Return the full listing, so that each line matches the original exactly.

SUPPLIED MATERIAL =
•••

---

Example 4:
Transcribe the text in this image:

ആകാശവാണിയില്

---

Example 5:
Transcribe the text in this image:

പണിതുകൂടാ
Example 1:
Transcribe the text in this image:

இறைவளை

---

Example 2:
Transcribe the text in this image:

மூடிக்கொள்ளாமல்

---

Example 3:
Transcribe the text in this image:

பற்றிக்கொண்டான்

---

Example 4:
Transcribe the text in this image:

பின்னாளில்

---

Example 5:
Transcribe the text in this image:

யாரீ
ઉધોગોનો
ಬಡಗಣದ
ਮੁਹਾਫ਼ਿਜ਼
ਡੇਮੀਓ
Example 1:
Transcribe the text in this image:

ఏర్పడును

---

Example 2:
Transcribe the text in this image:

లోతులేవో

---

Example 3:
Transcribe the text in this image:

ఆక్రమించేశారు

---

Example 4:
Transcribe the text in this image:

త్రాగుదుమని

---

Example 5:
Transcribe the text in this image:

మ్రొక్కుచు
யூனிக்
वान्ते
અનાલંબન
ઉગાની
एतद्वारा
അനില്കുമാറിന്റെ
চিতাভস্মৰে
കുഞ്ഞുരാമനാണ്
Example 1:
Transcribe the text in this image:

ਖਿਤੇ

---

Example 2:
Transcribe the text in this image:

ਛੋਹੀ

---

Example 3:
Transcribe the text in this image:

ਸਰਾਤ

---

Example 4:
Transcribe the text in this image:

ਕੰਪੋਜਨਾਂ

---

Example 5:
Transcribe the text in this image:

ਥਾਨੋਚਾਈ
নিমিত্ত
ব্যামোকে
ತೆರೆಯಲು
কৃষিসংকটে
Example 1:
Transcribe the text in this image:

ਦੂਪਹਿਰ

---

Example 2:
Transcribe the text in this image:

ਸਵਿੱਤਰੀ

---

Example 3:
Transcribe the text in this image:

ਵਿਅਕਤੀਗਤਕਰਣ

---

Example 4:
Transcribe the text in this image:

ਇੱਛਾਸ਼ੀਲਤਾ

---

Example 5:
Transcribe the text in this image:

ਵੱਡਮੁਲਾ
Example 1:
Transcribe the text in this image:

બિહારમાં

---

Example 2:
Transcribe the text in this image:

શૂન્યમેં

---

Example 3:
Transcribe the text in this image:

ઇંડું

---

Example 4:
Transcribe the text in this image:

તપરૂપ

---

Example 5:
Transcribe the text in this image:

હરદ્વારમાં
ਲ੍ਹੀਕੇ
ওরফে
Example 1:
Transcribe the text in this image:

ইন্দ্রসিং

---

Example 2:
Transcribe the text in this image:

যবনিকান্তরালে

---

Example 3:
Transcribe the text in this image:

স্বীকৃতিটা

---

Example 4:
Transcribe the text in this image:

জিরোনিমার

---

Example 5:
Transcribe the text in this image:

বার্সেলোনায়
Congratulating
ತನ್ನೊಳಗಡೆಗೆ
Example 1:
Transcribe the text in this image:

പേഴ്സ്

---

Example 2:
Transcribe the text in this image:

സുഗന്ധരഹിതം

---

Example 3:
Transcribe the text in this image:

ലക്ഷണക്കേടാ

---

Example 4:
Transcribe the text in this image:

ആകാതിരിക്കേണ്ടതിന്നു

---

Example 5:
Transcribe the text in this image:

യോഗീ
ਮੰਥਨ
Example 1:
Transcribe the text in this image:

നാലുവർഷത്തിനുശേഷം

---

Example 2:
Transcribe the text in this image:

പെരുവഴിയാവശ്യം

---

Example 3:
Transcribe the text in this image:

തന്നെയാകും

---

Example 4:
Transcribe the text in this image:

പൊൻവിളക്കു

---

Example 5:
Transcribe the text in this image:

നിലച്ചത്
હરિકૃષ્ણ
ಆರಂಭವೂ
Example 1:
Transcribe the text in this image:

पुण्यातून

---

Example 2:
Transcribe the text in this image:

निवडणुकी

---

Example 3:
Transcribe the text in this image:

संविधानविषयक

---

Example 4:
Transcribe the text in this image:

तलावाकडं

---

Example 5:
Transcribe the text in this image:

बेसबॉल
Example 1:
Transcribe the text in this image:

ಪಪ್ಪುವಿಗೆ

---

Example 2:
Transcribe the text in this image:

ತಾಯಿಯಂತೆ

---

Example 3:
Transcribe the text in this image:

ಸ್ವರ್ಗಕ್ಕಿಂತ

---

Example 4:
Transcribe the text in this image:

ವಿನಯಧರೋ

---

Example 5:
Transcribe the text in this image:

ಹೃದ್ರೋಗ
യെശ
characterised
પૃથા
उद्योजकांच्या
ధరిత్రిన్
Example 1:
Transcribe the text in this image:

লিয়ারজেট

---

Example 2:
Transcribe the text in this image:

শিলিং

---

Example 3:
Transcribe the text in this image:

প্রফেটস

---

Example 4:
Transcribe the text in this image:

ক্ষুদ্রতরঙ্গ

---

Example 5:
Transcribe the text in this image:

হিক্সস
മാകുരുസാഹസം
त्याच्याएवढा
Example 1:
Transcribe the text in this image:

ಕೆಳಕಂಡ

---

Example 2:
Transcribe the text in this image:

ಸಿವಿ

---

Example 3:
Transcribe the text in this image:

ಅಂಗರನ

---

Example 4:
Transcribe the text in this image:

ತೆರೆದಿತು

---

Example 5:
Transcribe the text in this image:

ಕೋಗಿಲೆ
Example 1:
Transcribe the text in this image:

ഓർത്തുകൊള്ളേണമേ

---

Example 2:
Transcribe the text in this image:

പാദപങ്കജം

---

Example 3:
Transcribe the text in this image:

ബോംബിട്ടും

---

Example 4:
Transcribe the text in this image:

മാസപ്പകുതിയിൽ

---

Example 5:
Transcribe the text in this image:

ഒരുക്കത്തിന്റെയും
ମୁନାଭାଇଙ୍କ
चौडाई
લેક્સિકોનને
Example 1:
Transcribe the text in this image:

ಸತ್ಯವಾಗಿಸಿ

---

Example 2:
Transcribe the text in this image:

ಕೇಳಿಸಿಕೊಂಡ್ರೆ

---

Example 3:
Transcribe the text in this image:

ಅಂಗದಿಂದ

•••

COMPLETED EXERCISE =
---

Example 4:
Transcribe the text in this image:

ആകാശവാണിയില്

---

Example 5:
Transcribe the text in this image:

പണിതുകൂടാ
Example 1:
Transcribe the text in this image:

இறைவளை

---

Example 2:
Transcribe the text in this image:

மூடிக்கொள்ளாமல்

---

Example 3:
Transcribe the text in this image:

பற்றிக்கொண்டான்

---

Example 4:
Transcribe the text in this image:

பின்னாளில்

---

Example 5:
Transcribe the text in this image:

யாரீ
ઉધોગોનો
ಬಡಗಣದ
ਮੁਹਾਫ਼ਿਜ਼
ਡੇਮੀਓ
Example 1:
Transcribe the text in this image:

ఏర్పడును

---

Example 2:
Transcribe the text in this image:

లోతులేవో

---

Example 3:
Transcribe the text in this image:

ఆక్రమించేశారు

---

Example 4:
Transcribe the text in this image:

త్రాగుదుమని

---

Example 5:
Transcribe the text in this image:

మ్రొక్కుచు
யூனிக்
वान्ते
અનાલંબન
ઉગાની
एतद्वारा
അനില്കുമാറിന്റെ
চিতাভস্মৰে
കുഞ്ഞുരാമനാണ്
Example 1:
Transcribe the text in this image:

ਖਿਤੇ

---

Example 2:
Transcribe the text in this image:

ਛੋਹੀ

---

Example 3:
Transcribe the text in this image:

ਸਰਾਤ

---

Example 4:
Transcribe the text in this image:

ਕੰਪੋਜਨਾਂ

---

Example 5:
Transcribe the text in this image:

ਥਾਨੋਚਾਈ
নিমিত্ত
ব্যামোকে
ತೆರೆಯಲು
কৃষিসংকটে
Example 1:
Transcribe the text in this image:

ਦੂਪਹਿਰ

---

Example 2:
Transcribe the text in this image:

ਸਵਿੱਤਰੀ

---

Example 3:
Transcribe the text in this image:

ਵਿਅਕਤੀਗਤਕਰਣ

---

Example 4:
Transcribe the text in this image:

ਇੱਛਾਸ਼ੀਲਤਾ

---

Example 5:
Transcribe the text in this image:

ਵੱਡਮੁਲਾ
Example 1:
Transcribe the text in this image:

બિહારમાં

---

Example 2:
Transcribe the text in this image:

શૂન્યમેં

---

Example 3:
Transcribe the text in this image:

ઇંડું

---

Example 4:
Transcribe the text in this image:

તપરૂપ

---

Example 5:
Transcribe the text in this image:

હરદ્વારમાં
ਲ੍ਹੀਕੇ
ওরফে
Example 1:
Transcribe the text in this image:

ইন্দ্রসিং

---

Example 2:
Transcribe the text in this image:

যবনিকান্তরালে

---

Example 3:
Transcribe the text in this image:

স্বীকৃতিটা

---

Example 4:
Transcribe the text in this image:

জিরোনিমার

---

Example 5:
Transcribe the text in this image:

বার্সেলোনায়
Congratulating
ತನ್ನೊಳಗಡೆಗೆ
Example 1:
Transcribe the text in this image:

പേഴ്സ്

---

Example 2:
Transcribe the text in this image:

സുഗന്ധരഹിതം

---

Example 3:
Transcribe the text in this image:

ലക്ഷണക്കേടാ

---

Example 4:
Transcribe the text in this image:

ആകാതിരിക്കേണ്ടതിന്നു

---

Example 5:
Transcribe the text in this image:

യോഗീ
ਮੰਥਨ
Example 1:
Transcribe the text in this image:

നാലുവർഷത്തിനുശേഷം

---

Example 2:
Transcribe the text in this image:

പെരുവഴിയാവശ്യം

---

Example 3:
Transcribe the text in this image:

തന്നെയാകും

---

Example 4:
Transcribe the text in this image:

പൊൻവിളക്കു

---

Example 5:
Transcribe the text in this image:

നിലച്ചത്
હરિકૃષ્ણ
ಆರಂಭವೂ
Example 1:
Transcribe the text in this image:

पुण्यातून

---

Example 2:
Transcribe the text in this image:

निवडणुकी

---

Example 3:
Transcribe the text in this image:

संविधानविषयक

---

Example 4:
Transcribe the text in this image:

तलावाकडं

---

Example 5:
Transcribe the text in this image:

बेसबॉल
Example 1:
Transcribe the text in this image:

ಪಪ್ಪುವಿಗೆ

---

Example 2:
Transcribe the text in this image:

ತಾಯಿಯಂತೆ

---

Example 3:
Transcribe the text in this image:

ಸ್ವರ್ಗಕ್ಕಿಂತ

---

Example 4:
Transcribe the text in this image:

ವಿನಯಧರೋ

---

Example 5:
Transcribe the text in this image:

ಹೃದ್ರೋಗ
യെശ
characterised
પૃથા
उद्योजकांच्या
ధరిత్రిన్
Example 1:
Transcribe the text in this image:

লিয়ারজেট

---

Example 2:
Transcribe the text in this image:

শিলিং

---

Example 3:
Transcribe the text in this image:

প্রফেটস

---

Example 4:
Transcribe the text in this image:

ক্ষুদ্রতরঙ্গ

---

Example 5:
Transcribe the text in this image:

হিক্সস
മാകുരുസാഹസം
त्याच्याएवढा
Example 1:
Transcribe the text in this image:

ಕೆಳಕಂಡ

---

Example 2:
Transcribe the text in this image:

ಸಿವಿ

---

Example 3:
Transcribe the text in this image:

ಅಂಗರನ

---

Example 4:
Transcribe the text in this image:

ತೆರೆದಿತು

---

Example 5:
Transcribe the text in this image:

ಕೋಗಿಲೆ
Example 1:
Transcribe the text in this image:

ഓർത്തുകൊള്ളേണമേ

---

Example 2:
Transcribe the text in this image:

പാദപങ്കജം

---

Example 3:
Transcribe the text in this image:

ബോംബിട്ടും

---

Example 4:
Transcribe the text in this image:

മാസപ്പകുതിയിൽ

---

Example 5:
Transcribe the text in this image:

ഒരുക്കത്തിന്റെയും
ମୁନାଭାଇଙ୍କ
चौडाई
લેક્સિકોનને
Example 1:
Transcribe the text in this image:

ಸತ್ಯವಾಗಿಸಿ

---

Example 2:
Transcribe the text in this image:

ಕೇಳಿಸಿಕೊಂಡ್ರೆ

---

Example 3:
Transcribe the text in this image:

ಅಂಗದಿಂದ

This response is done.